= Gabor Forgacs =

Gabor Forgacs is a Hungarian theoretical physicist turned bioengineer turned innovator and entrepreneur. He was educated in Hungary, where he earned a MS and a PhD in theoretical physics at the Eötvös Loránd University in Budapest, respectively, in 1972 and in 1976. He started his scientific career at the Central Research Institute for Physics in Budapest in condensed matter physics under the supervision of Alfred Zawadowsky. In 1978 he became the Candidate of Physical Sciences title awarded by the Hungarian National Academy. in 1978 he joined Dr. Harry Frisch at the State University of New York in Albany as a Postdoctoral Fellow and in 1979 moved to the University of Illinois at Urbana-Champaign as a Postdoctoral Fellow in the group of Professor Michael Wortis. In 1981 he returned to the Central Research Institute for Physics in Budapest. In 1984-1986 he worked in the Theoretical Physics Laboratory at the Commissariat d'Energie Atomique (CEA) Saclay France. In 1988 he returned to the USA as Professor of Physics at Clarkson University, Potsdam NY. By 1992 he completed his studies in Biology, in particular the Embryology course at the Marine Biology Lab in Woods Hole and started contributing to the establishment of the new discipline of Biological Physics. In the same year he became the Doctor of Physical Sciences of the Hungarian Academy of Sciences. In 1999 he was named the George H. Vineyard Chair Professor of Biological Physics at the University of Missouri, Columbia (UMC), where he established a Biological Physics Group at the Department of Physics and Astronomy. It is during his years at UMC that he started his entrepreneurial activity, when he started Organovo in 2007, the first company in the space of bioprinting. In 2010 he returned to Clarkson University as the Czanderna-Storky Chair Professor of Physics and the Executive Director of the Shipley Center for Innovation. In 2011 he co-founded the company Modern Meadow that focuses on biofabricated biomaterials and served as its Chief Scientific Officer until 2016. In 2018 he co-founded the company Fork & Good to produce cell-based meat and at present serves as its Chief Scientific Officer.

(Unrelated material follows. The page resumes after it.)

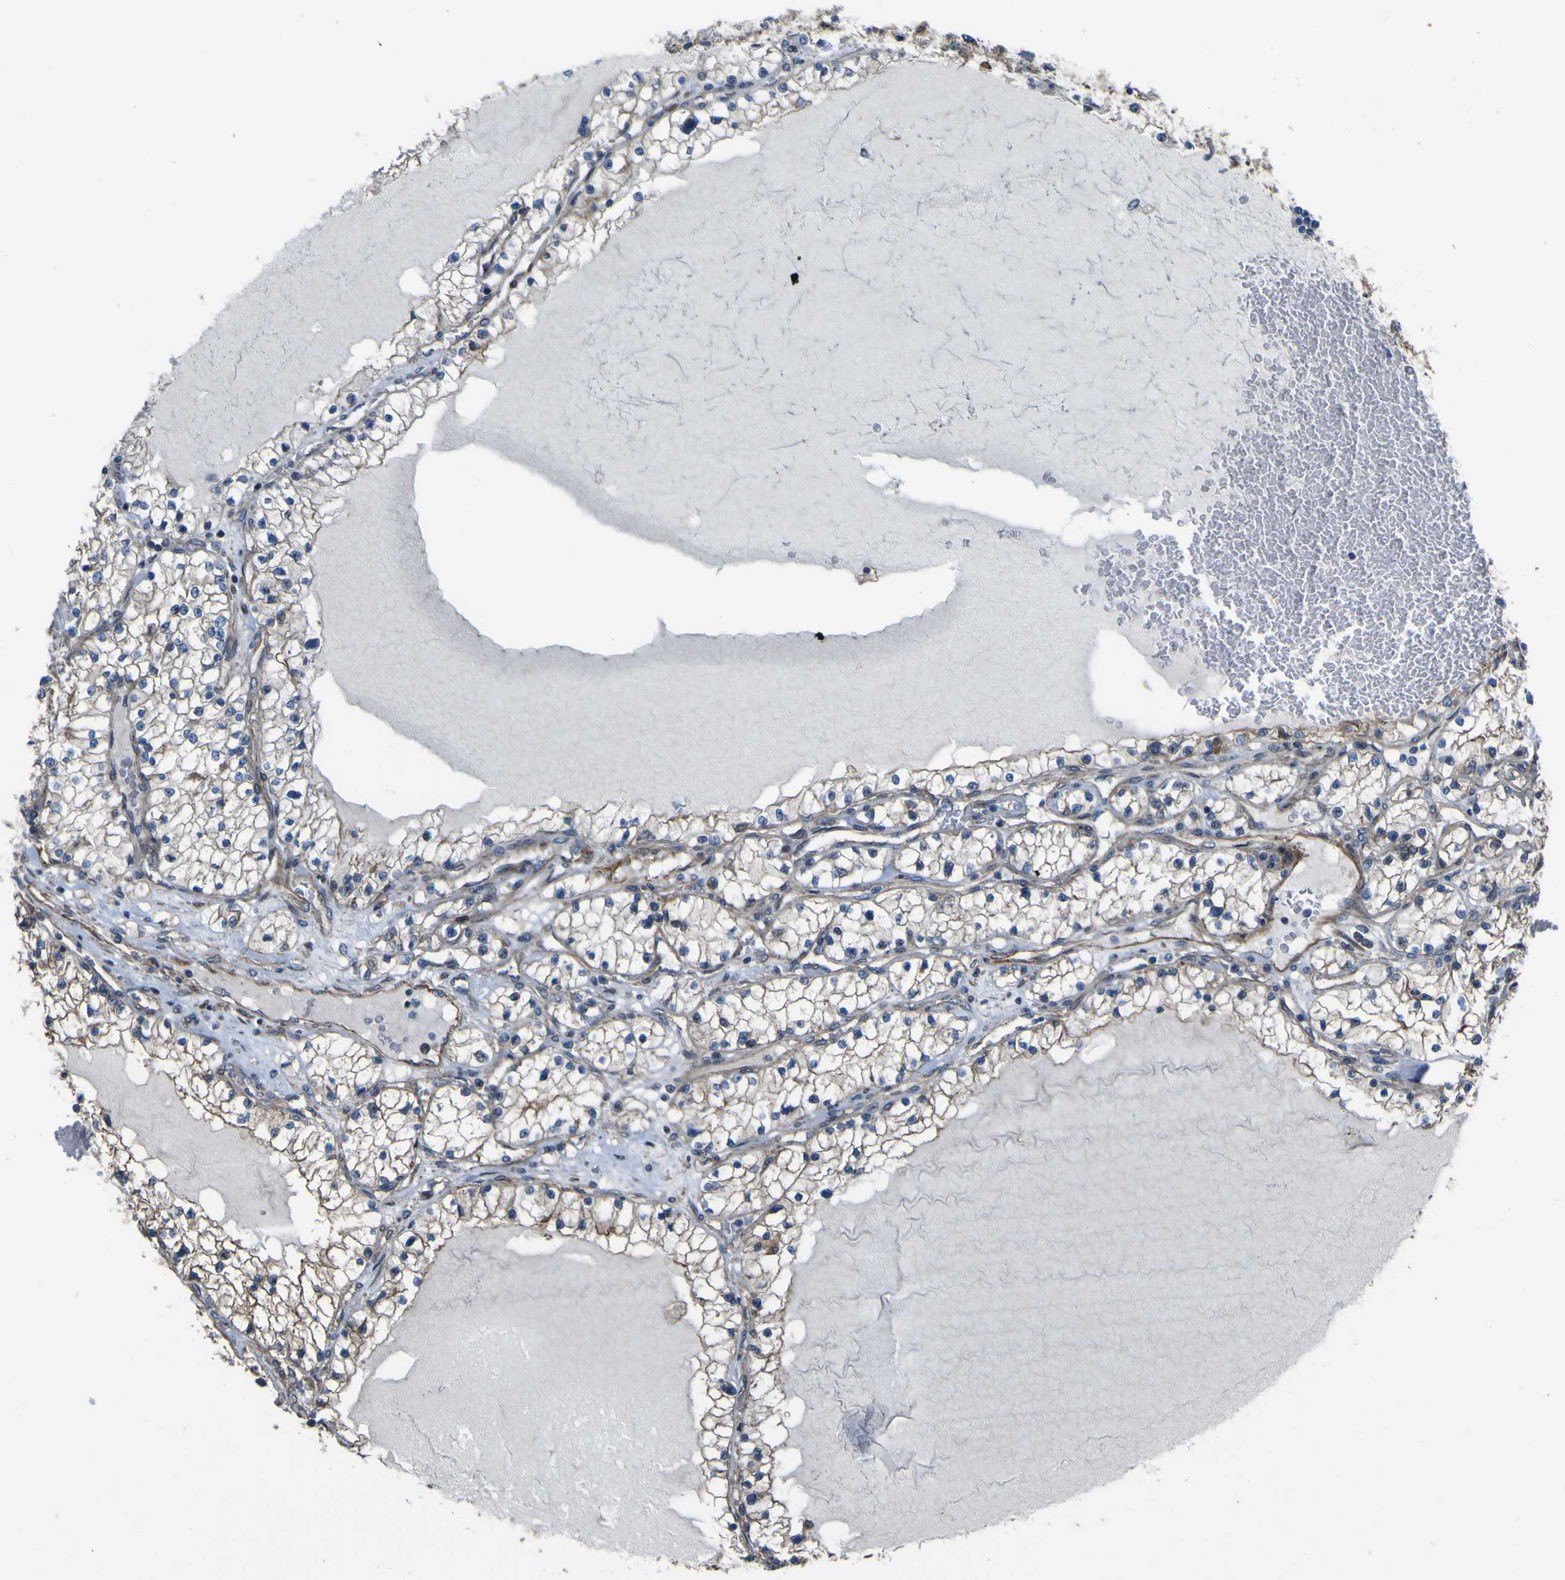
{"staining": {"intensity": "negative", "quantity": "none", "location": "none"}, "tissue": "renal cancer", "cell_type": "Tumor cells", "image_type": "cancer", "snomed": [{"axis": "morphology", "description": "Adenocarcinoma, NOS"}, {"axis": "topography", "description": "Kidney"}], "caption": "Immunohistochemistry micrograph of neoplastic tissue: human renal cancer (adenocarcinoma) stained with DAB exhibits no significant protein staining in tumor cells. The staining was performed using DAB to visualize the protein expression in brown, while the nuclei were stained in blue with hematoxylin (Magnification: 20x).", "gene": "FBXO30", "patient": {"sex": "male", "age": 68}}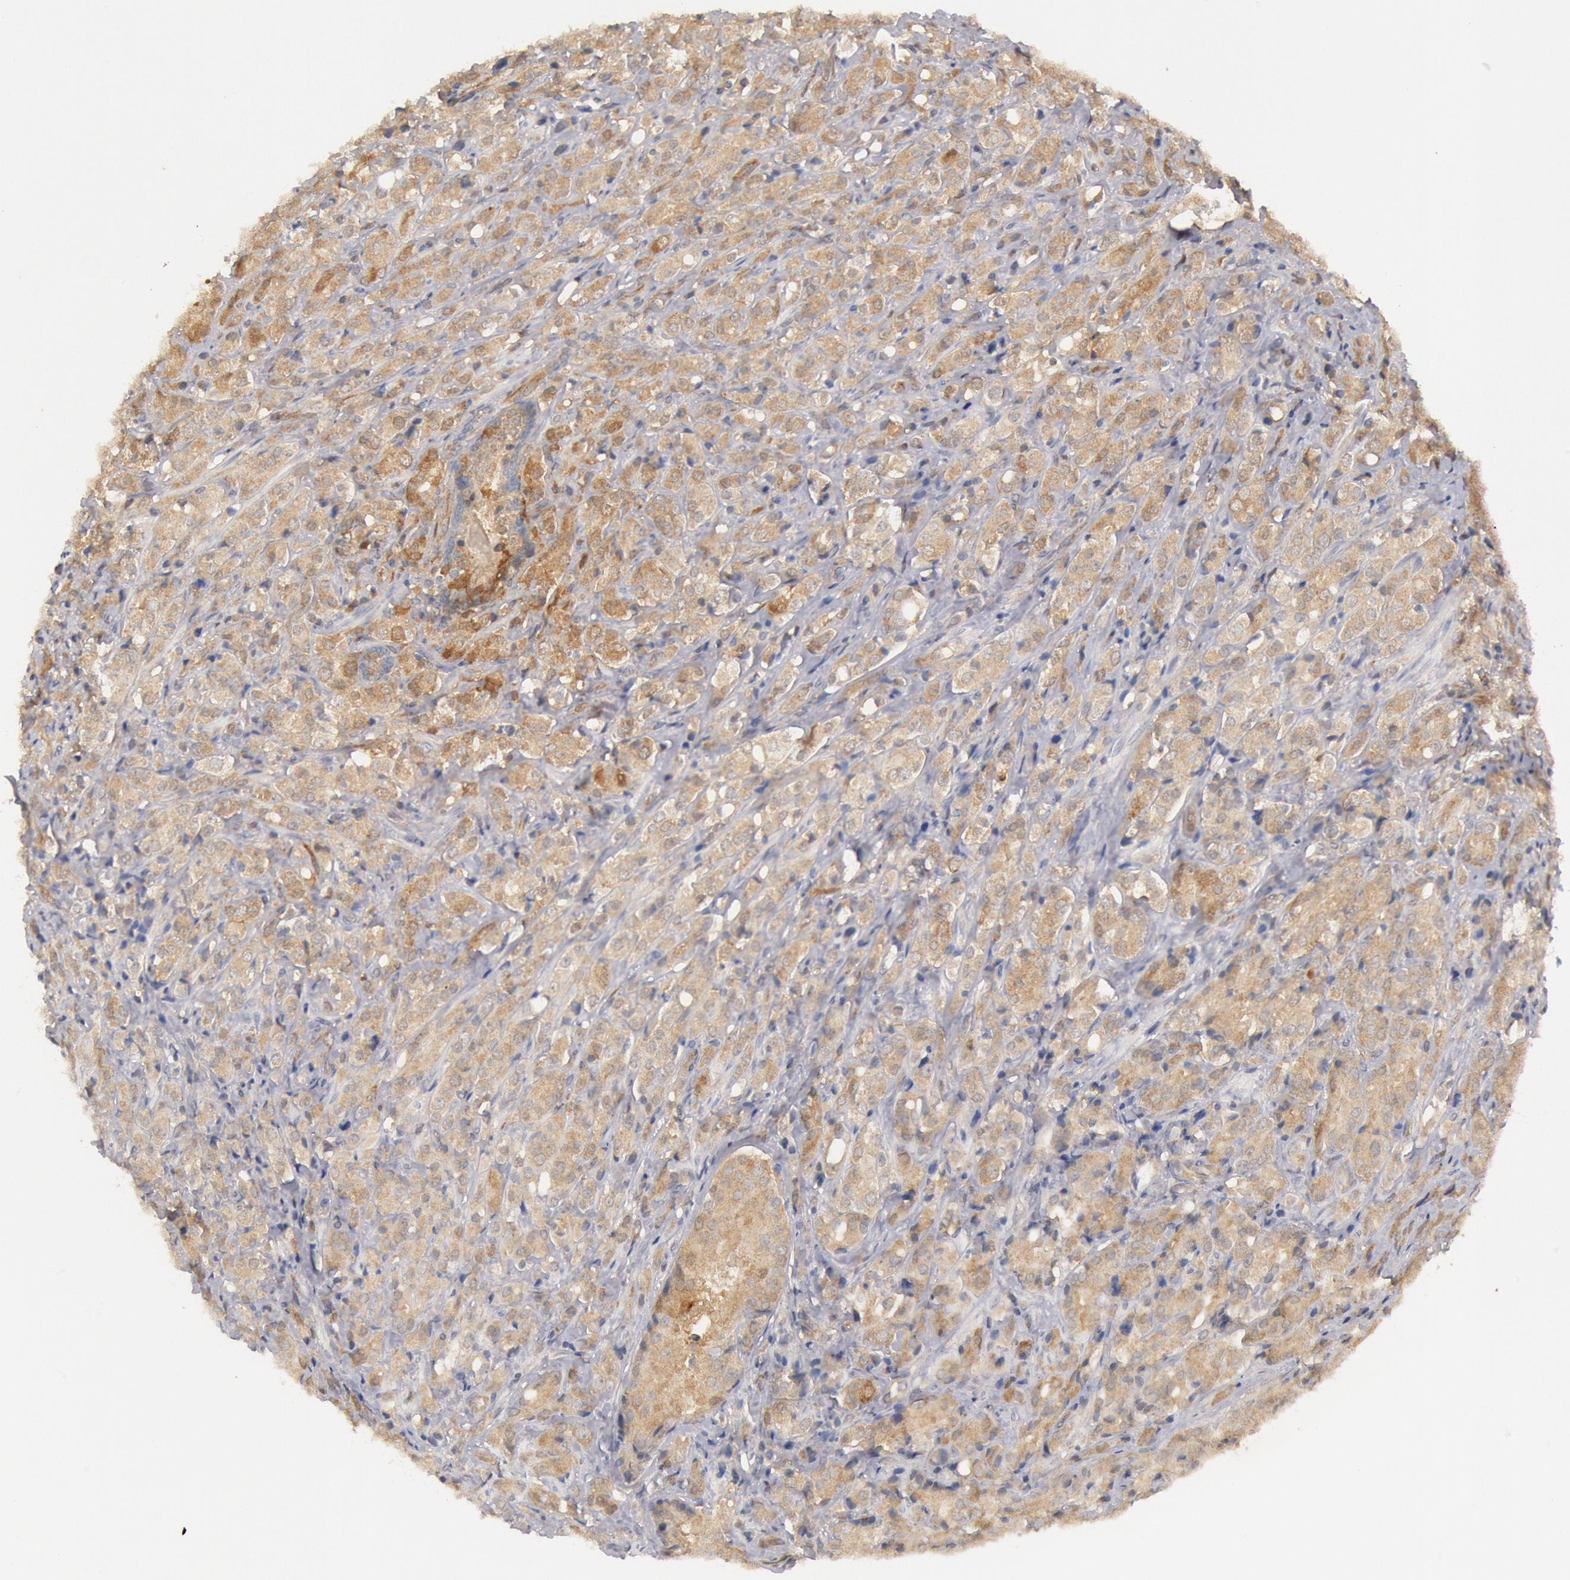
{"staining": {"intensity": "moderate", "quantity": ">75%", "location": "cytoplasmic/membranous"}, "tissue": "prostate cancer", "cell_type": "Tumor cells", "image_type": "cancer", "snomed": [{"axis": "morphology", "description": "Adenocarcinoma, High grade"}, {"axis": "topography", "description": "Prostate"}], "caption": "A photomicrograph of human prostate high-grade adenocarcinoma stained for a protein exhibits moderate cytoplasmic/membranous brown staining in tumor cells. The protein is shown in brown color, while the nuclei are stained blue.", "gene": "DNAJA1", "patient": {"sex": "male", "age": 68}}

Dr. Forgacs is the author of over 200 scientific publications, 5 books and inventor/co-inventor on over 80 issued patents. He is the recipient of numerous federal grants by NSF, NIH, NASA, USDA, etc. He is the Fellow of the American Physical Society, member of the National Academy of Inventors USA and of the Hungarian National Academy of Sciences. He was named as one of the “100 most innovative people in business in 2010” by FastCompany.